U.S. News & World Report sent the embargoed version of its 2023 “Best Grad Schools” list to law schools a few weeks ahead of its official release and one admissions expert said there appears to be significant changes to the methodology that could result in increased “volatility in the rankings.”
Mike Spivey, of Spivey Consulting, wrote in a blog post on his website Tuesday, “[W]e can confirm that there have been changes to the methodology used to calculate schools’ overall ranking” that are set to be released to the public March 29.
First, U.S. News has increased the weight allocated to its bar passage metric. Previously, the bar passage score was assigned a 2.25% weight; that has been increased to 3%, according to Spivey’s blog.
Second, U.S. News has changed how the bar passage metric is scored. Previously, it considered a school’s first-time bar passage rate only in the jurisdiction where a majority or plurality of its graduates took the bar, comparing that rate to the jurisdiction’s overall average pass rate, according to the blog.
With the new methodological changes, U.S. News now considers first-time bar passage rates in every jurisdiction where a school’s graduates took the exam, which means that schools that send their graduates to many different states will now have a more representative result in the bar passage metric, according to the blog.
“This may also be bad news for schools in states like California—the California bar exam historically results in relatively low bar passage rates,” Spivey wrote, “so graduates who take the bar exam in other states (with higher average overall passage rates) are likely to dilute the school’s performance in this metric.”
The third change U.S. News made was to the library metrics that were introduced in last year’s 2022 edition of the rankings. Previously, there had been seven such metrics, each weighted at 0.25%. Now, U.S. News has consolidated those seven into a single metric, “the ratio of full-time equivalent professional librarian positions to students. That single metric is weighted at 1%,” according to the blog post.
“We expect that these changes, and the historic 2020-2021 admission cycle, will lead to more volatility in the rankings results this year than is usually the case,” Spivey wrote. “Because the score differences between schools are so small, even minor changes to the methodology can lead to seemingly drastic changes.”

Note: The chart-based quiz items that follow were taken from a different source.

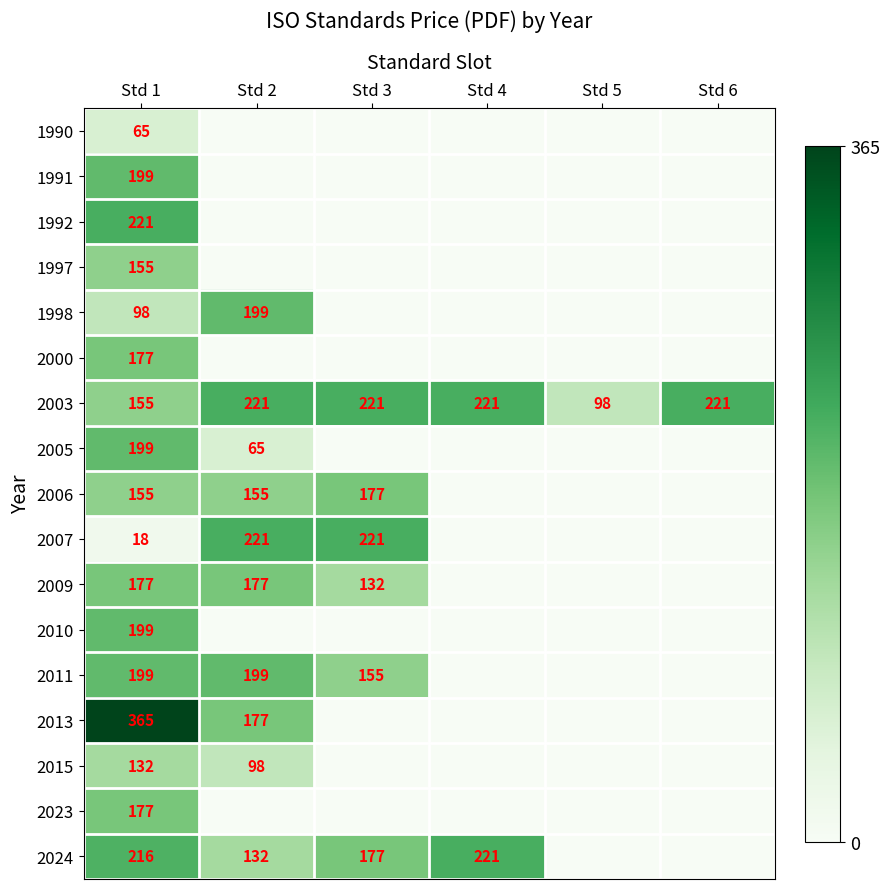

At which label is 2003 closest to 159?

Std 1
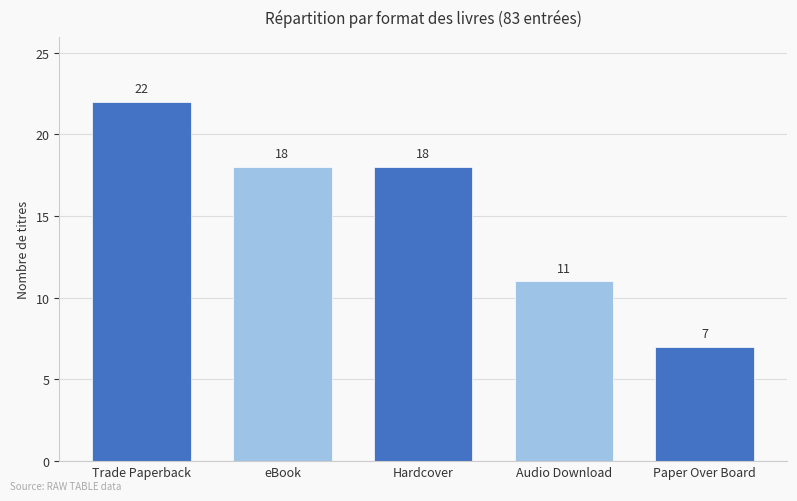

What is the maximum value shown in the chart?

22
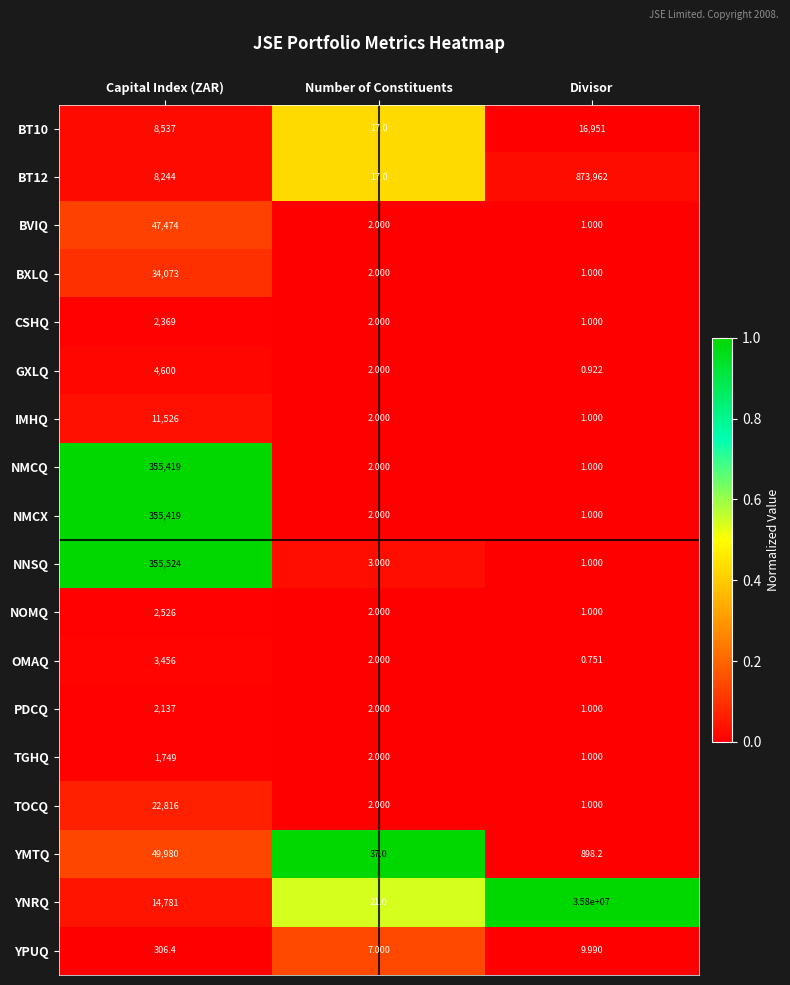

Between Number of Constituents and Divisor, which series saw the biggest shift?

YNRQ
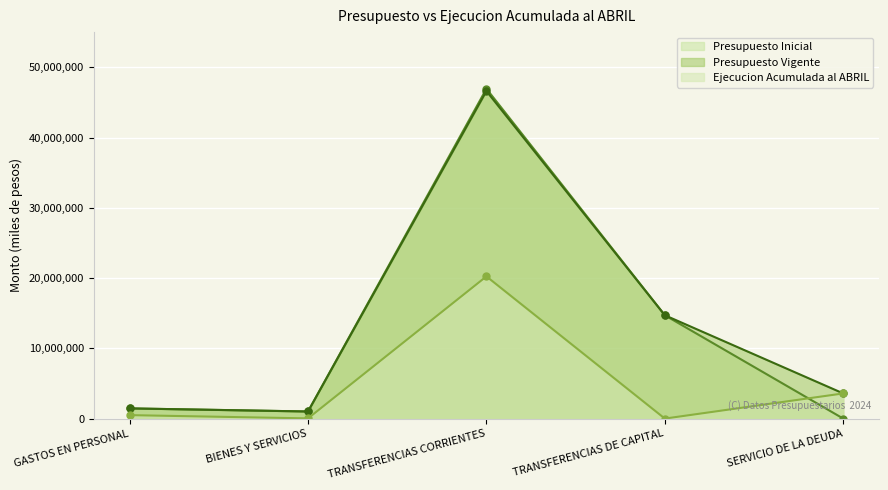

At which category does Presupuesto Vigente reach its first local peak?

TRANSFERENCIAS CORRIENTES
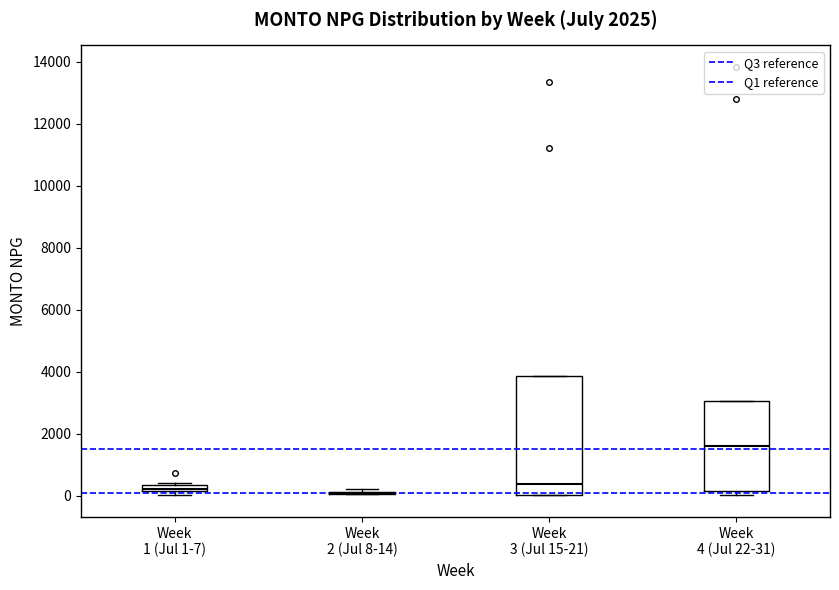

Which box is the tallest, from its lower edge to its upper edge?

Week 3 (Jul 15-21)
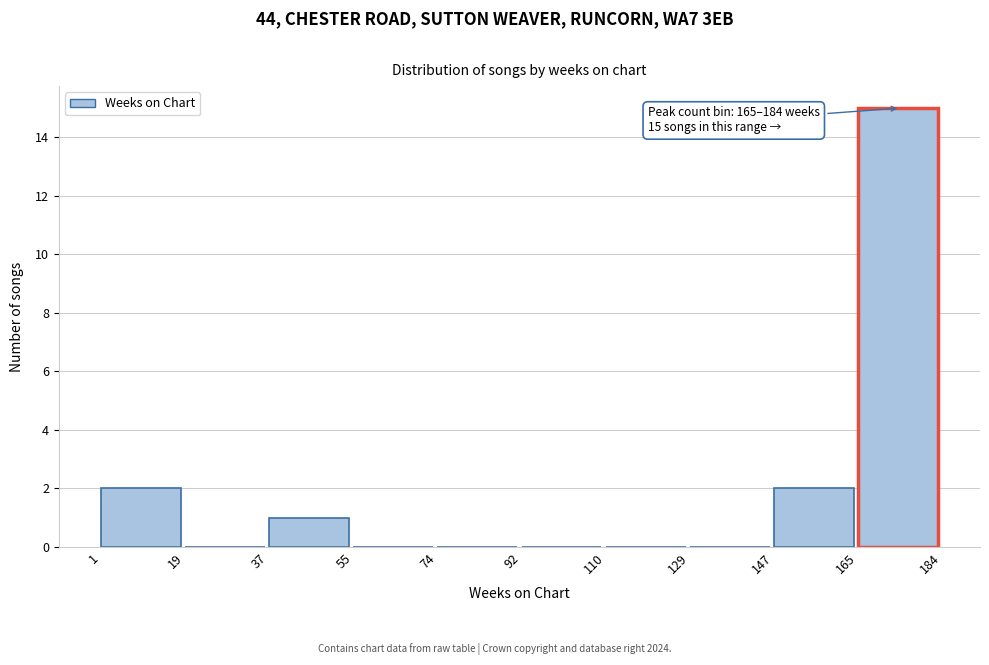

Which range on the x-axis has the tallest bar?

165 to 184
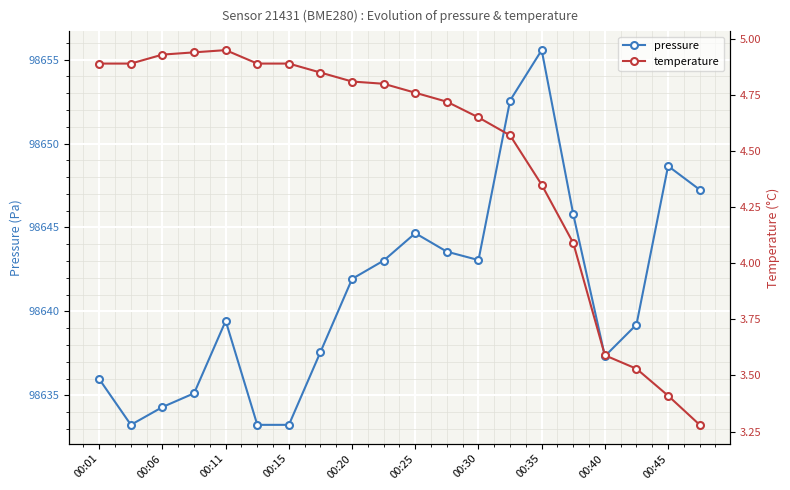

How many data points in temperature are less than 4?

4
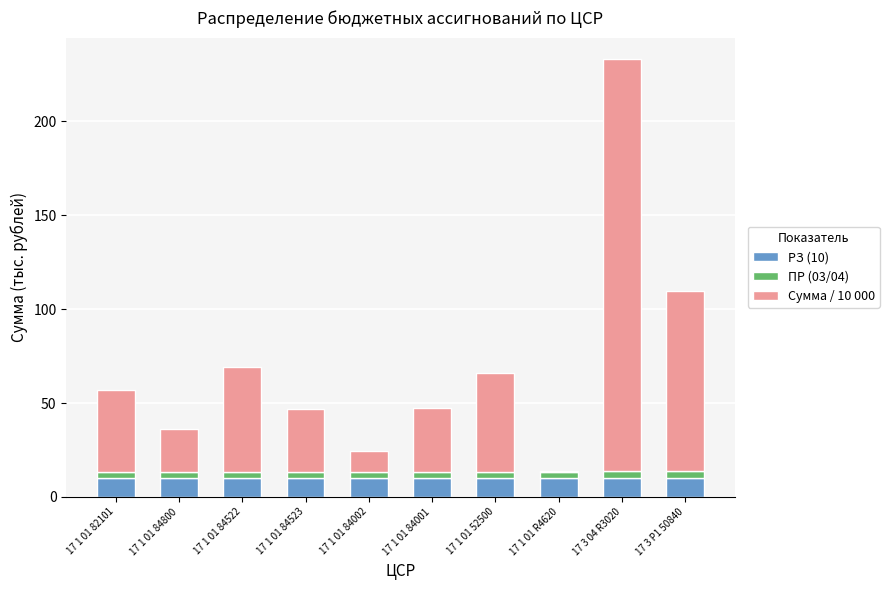

Are the bars horizontal?

No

“We would predict possibly two changes in the top six alone but will wait for the public release on the 29th to be sure,” Spivey told Law.com on Tuesday.
A spokesperson for U.S. News said Tuesday that the company “cannot vouch for the accuracy of any information that appears before March 29.”
Last year, the U.S. News rankings that came under scrutiny after undergoing three revisions, the third of which came two days before the official rankings were released. The first revision was to correct a data error on a metric, weighted at 0.25% of a school’s overall ranking, that measures the number of hours each school’s law library is open. The rankings of more than 30 schools changed once that problem was fixed.
The second revision was to account for Asian students in a new, stand-alone diversity ranking after they were initially left off. (U.S. News later decided to postpone the release of that diversity ranking after law deans pointed out that the revised version still didn’t count students of more than one race as “underrepresented.”)
The third revision did away with another library metric that asked how many credit hours were taught by law librarians. Responses on that question, which was new this year, ranged from 10 to 300. That suggested that schools were counting the credit hours in different ways. That metric was also weighted at 0.25% of a school’s overall ranking, so U.S. News dropped the overall weight of the library metric from 2% to 1.75%, while the weight given to the bar pass rate increased from 2% to 2.25%. Once that was recalculated, the overall ranking of 35 schools changed.